__PROVIDED DATA__
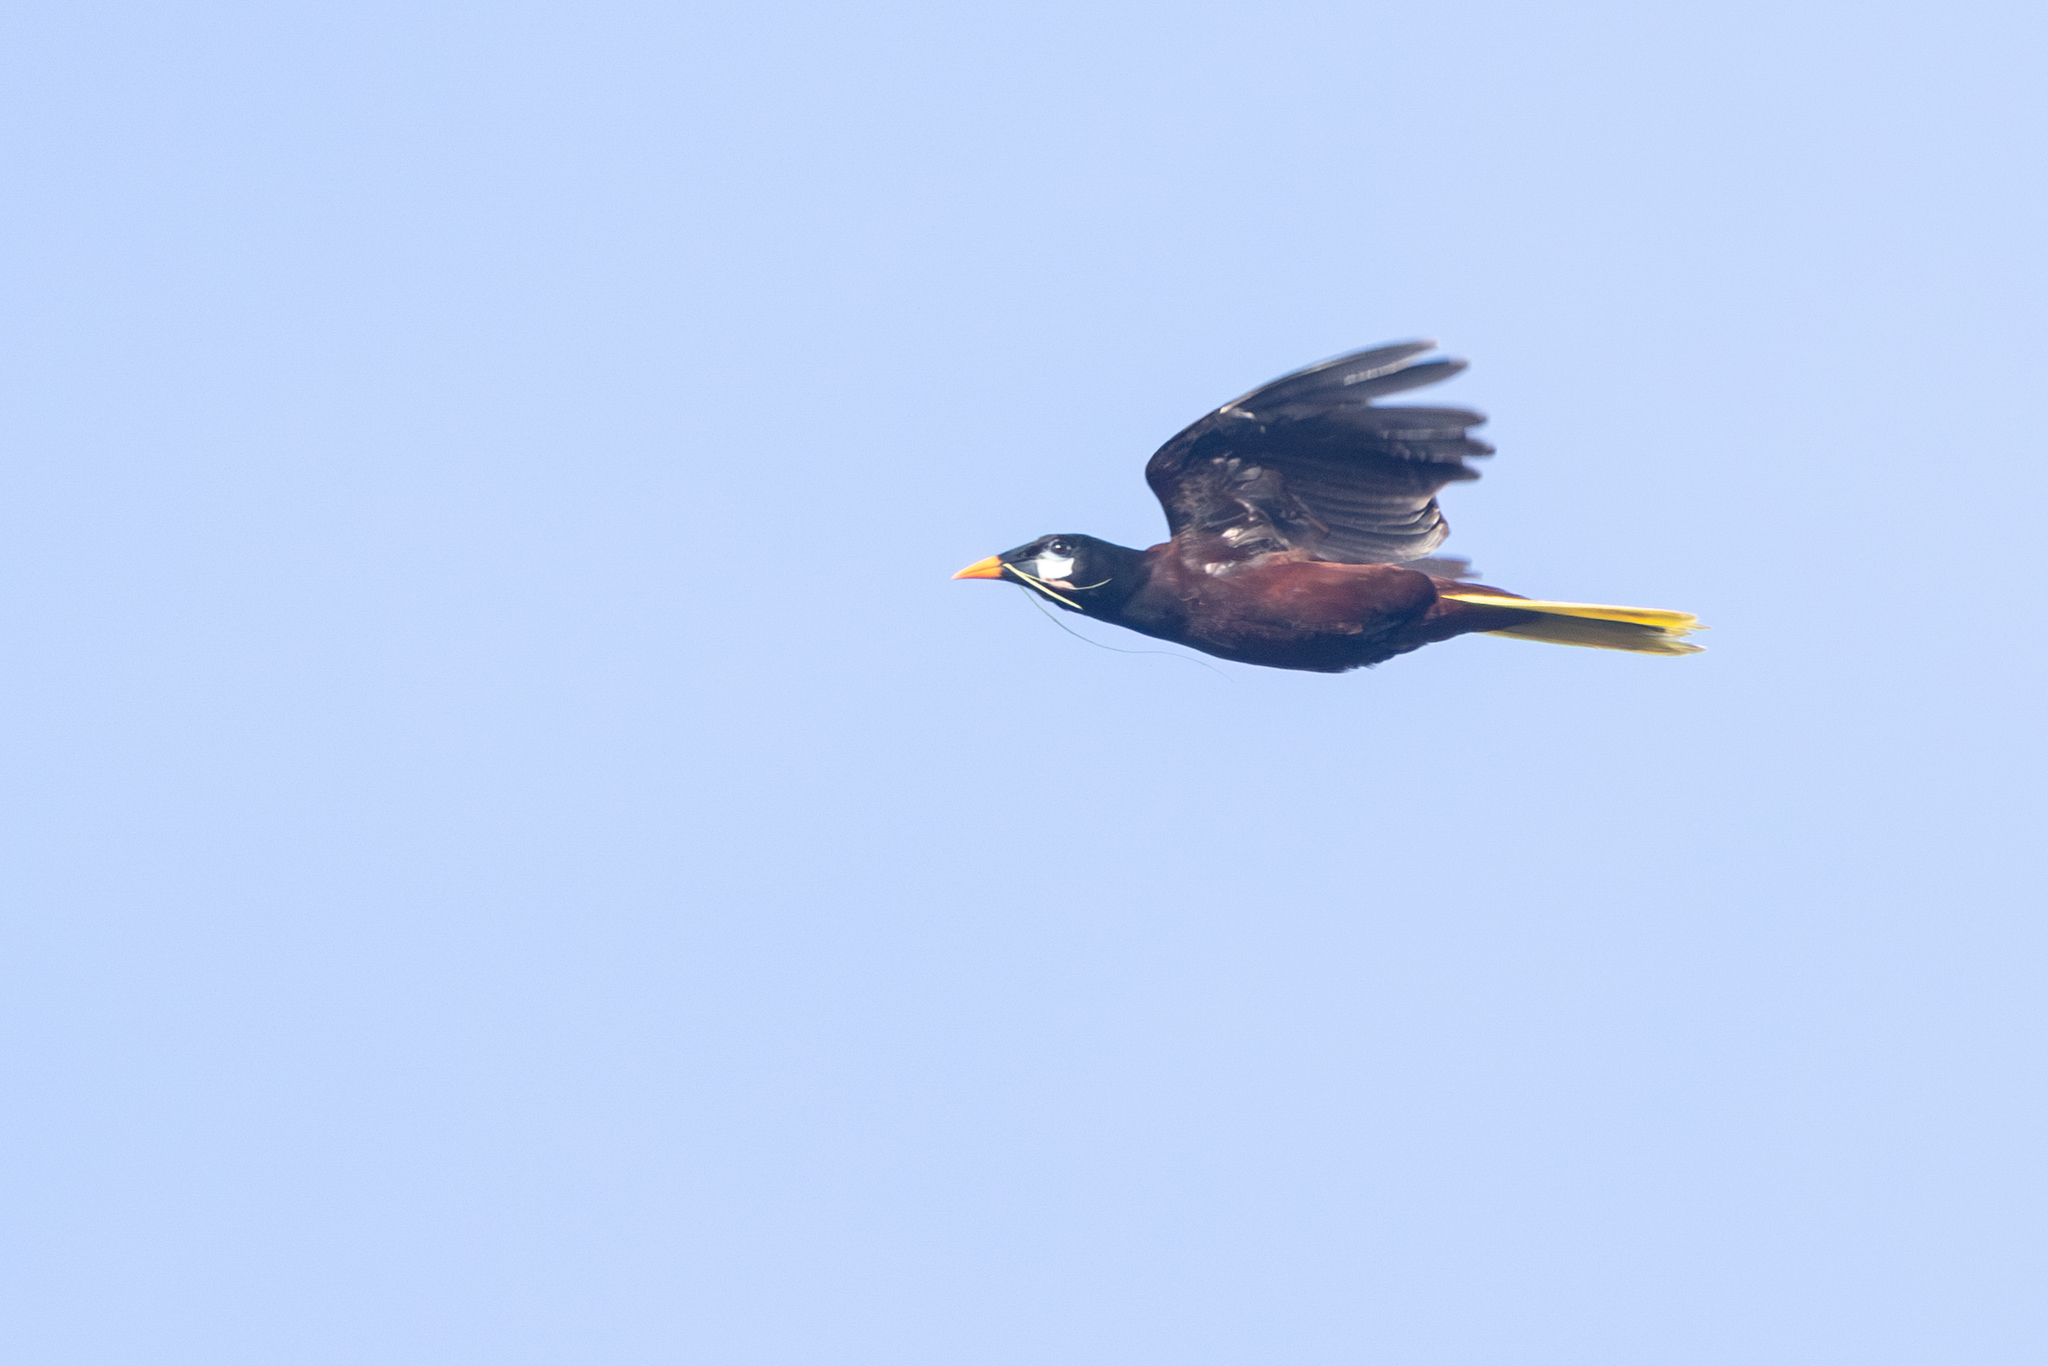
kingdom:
---
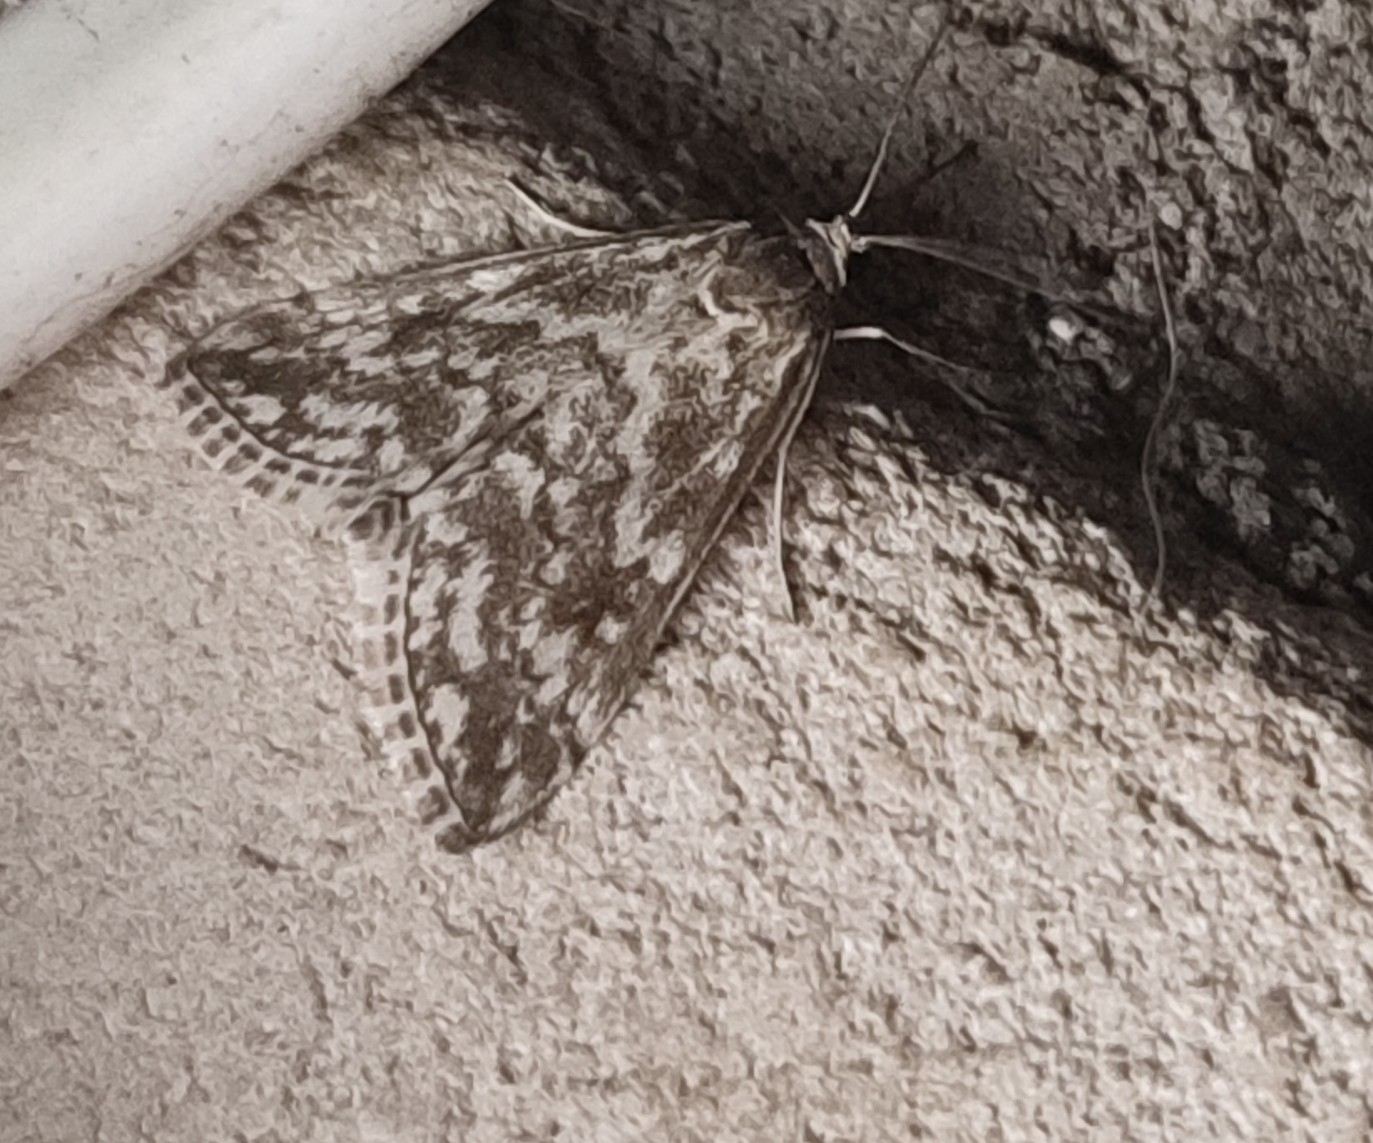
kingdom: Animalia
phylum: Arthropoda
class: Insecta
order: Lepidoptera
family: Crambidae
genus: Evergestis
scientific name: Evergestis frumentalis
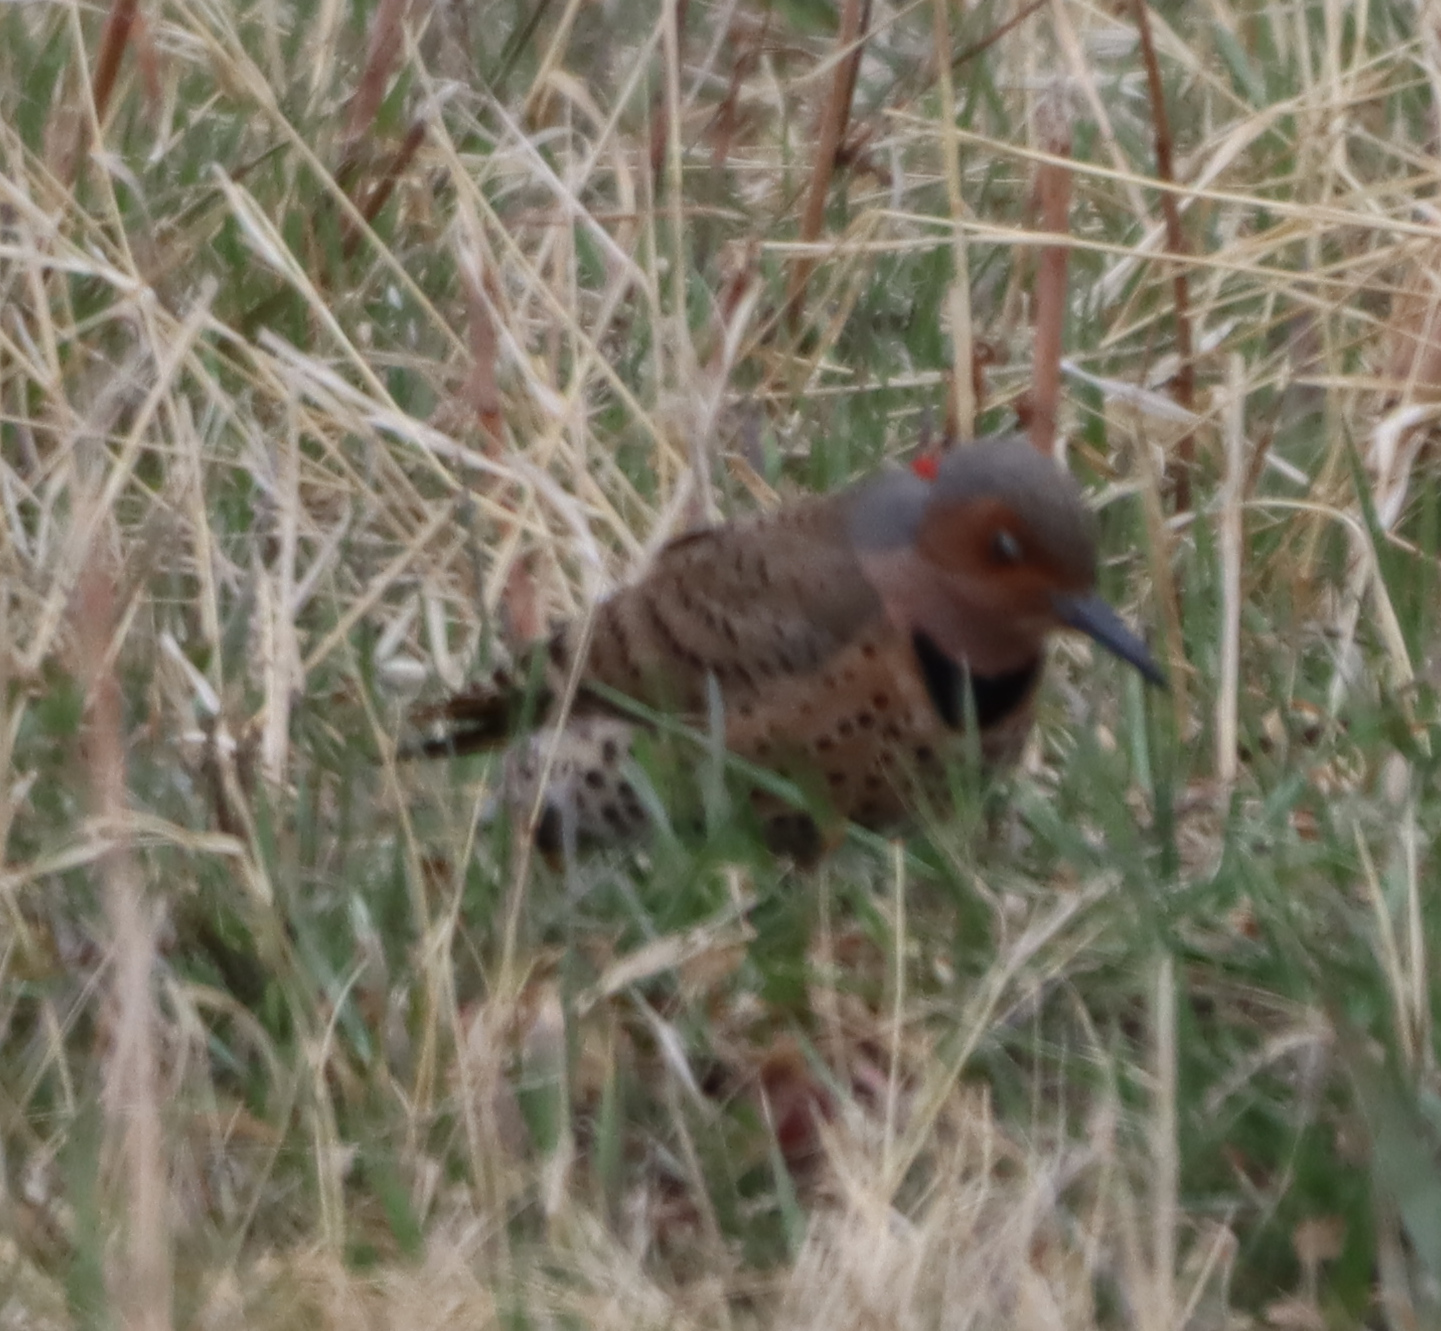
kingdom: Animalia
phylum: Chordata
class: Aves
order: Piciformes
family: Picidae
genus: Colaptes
==
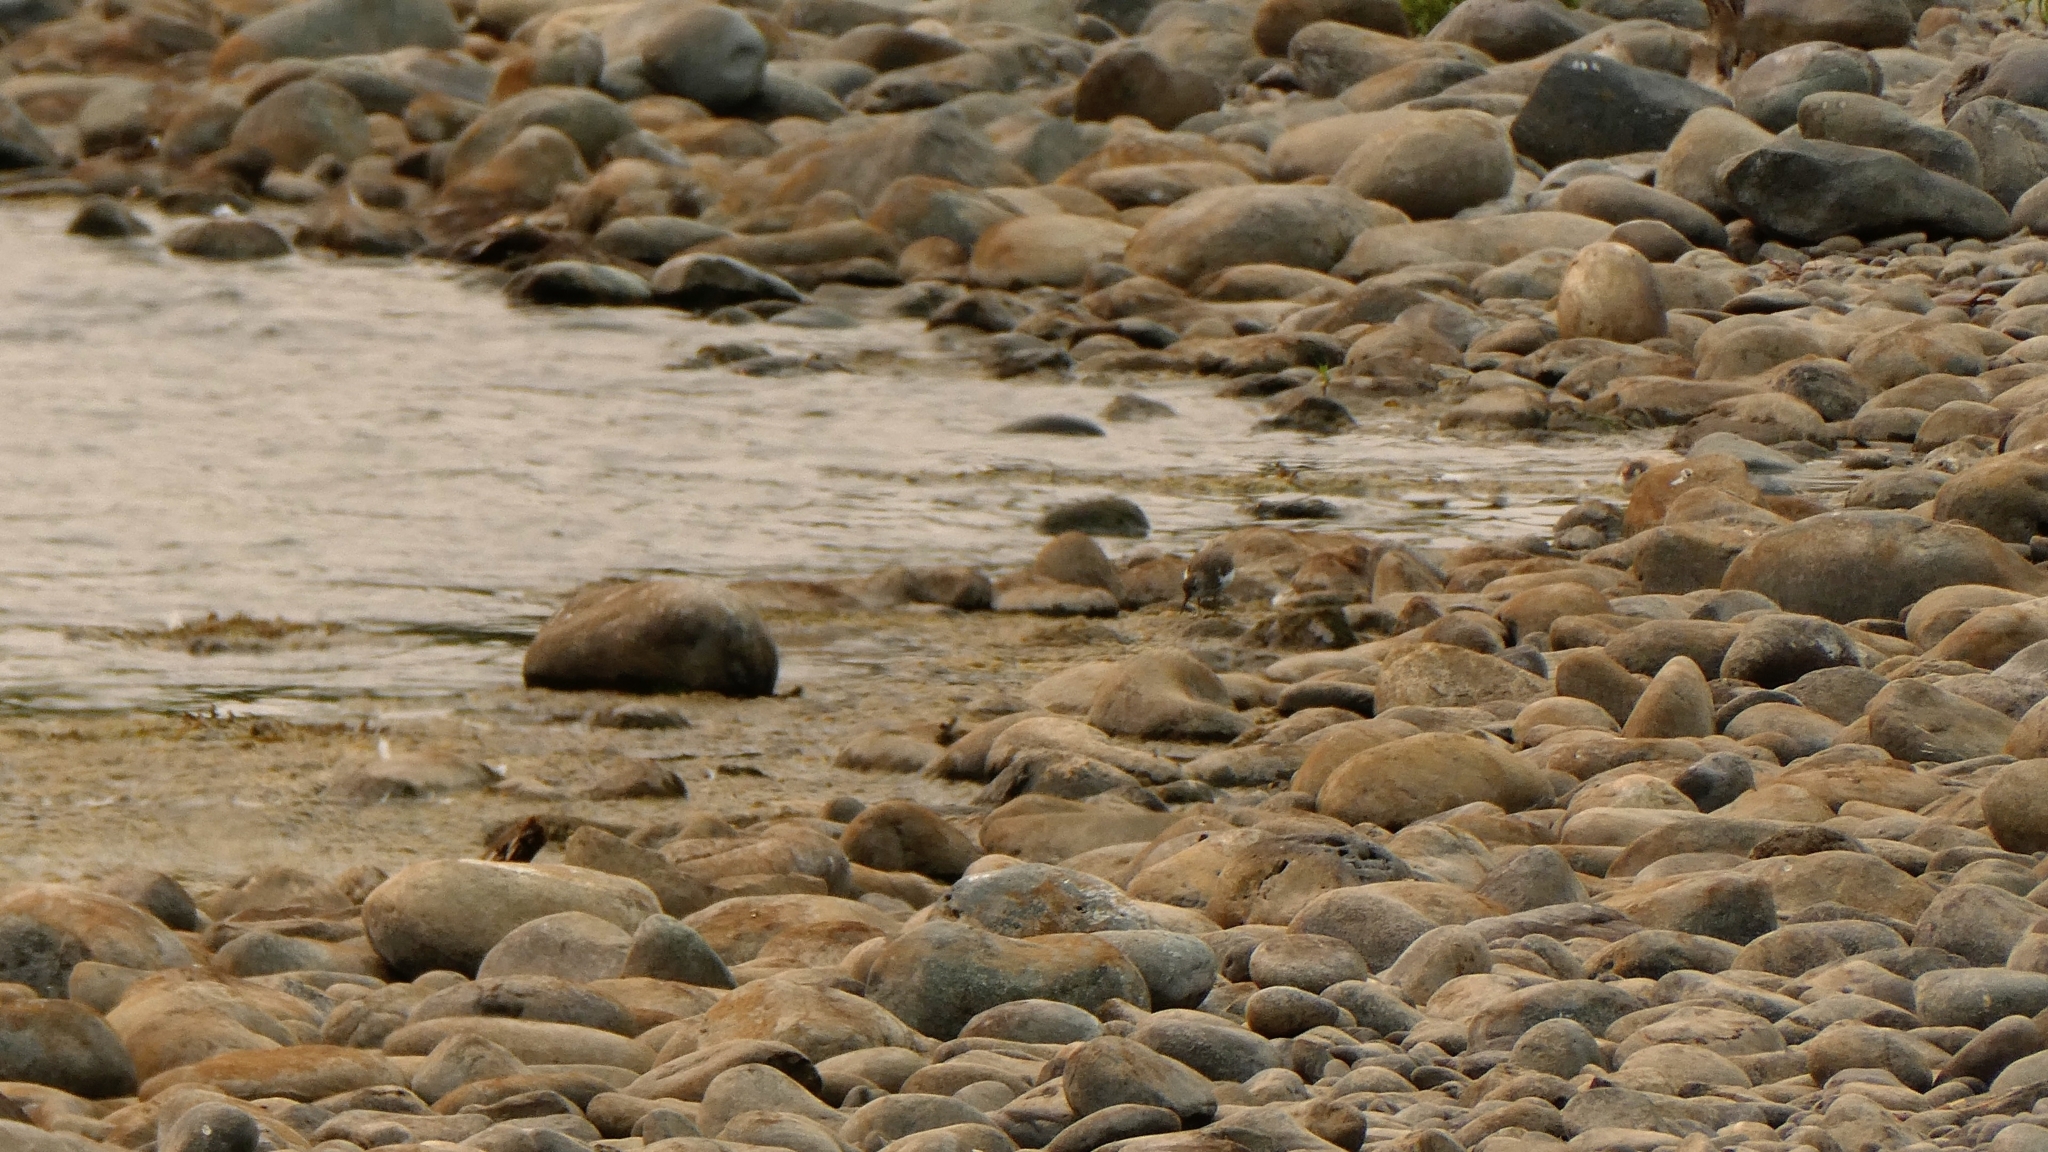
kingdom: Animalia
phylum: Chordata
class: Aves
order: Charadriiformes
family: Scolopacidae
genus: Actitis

__EXERCISE OBJECTIVE__
Rewrite the stretch of the data above from the line containing "family: Crambidae" through the line containing "family: Picidae", swapping "scientific name" for "binomial name" and changing nothing else. Leave the picture lines out of your answer.

__WORKED SOLUTION__
family: Crambidae
genus: Evergestis
binomial name: Evergestis frumentalis
kingdom: Animalia
phylum: Chordata
class: Aves
order: Piciformes
family: Picidae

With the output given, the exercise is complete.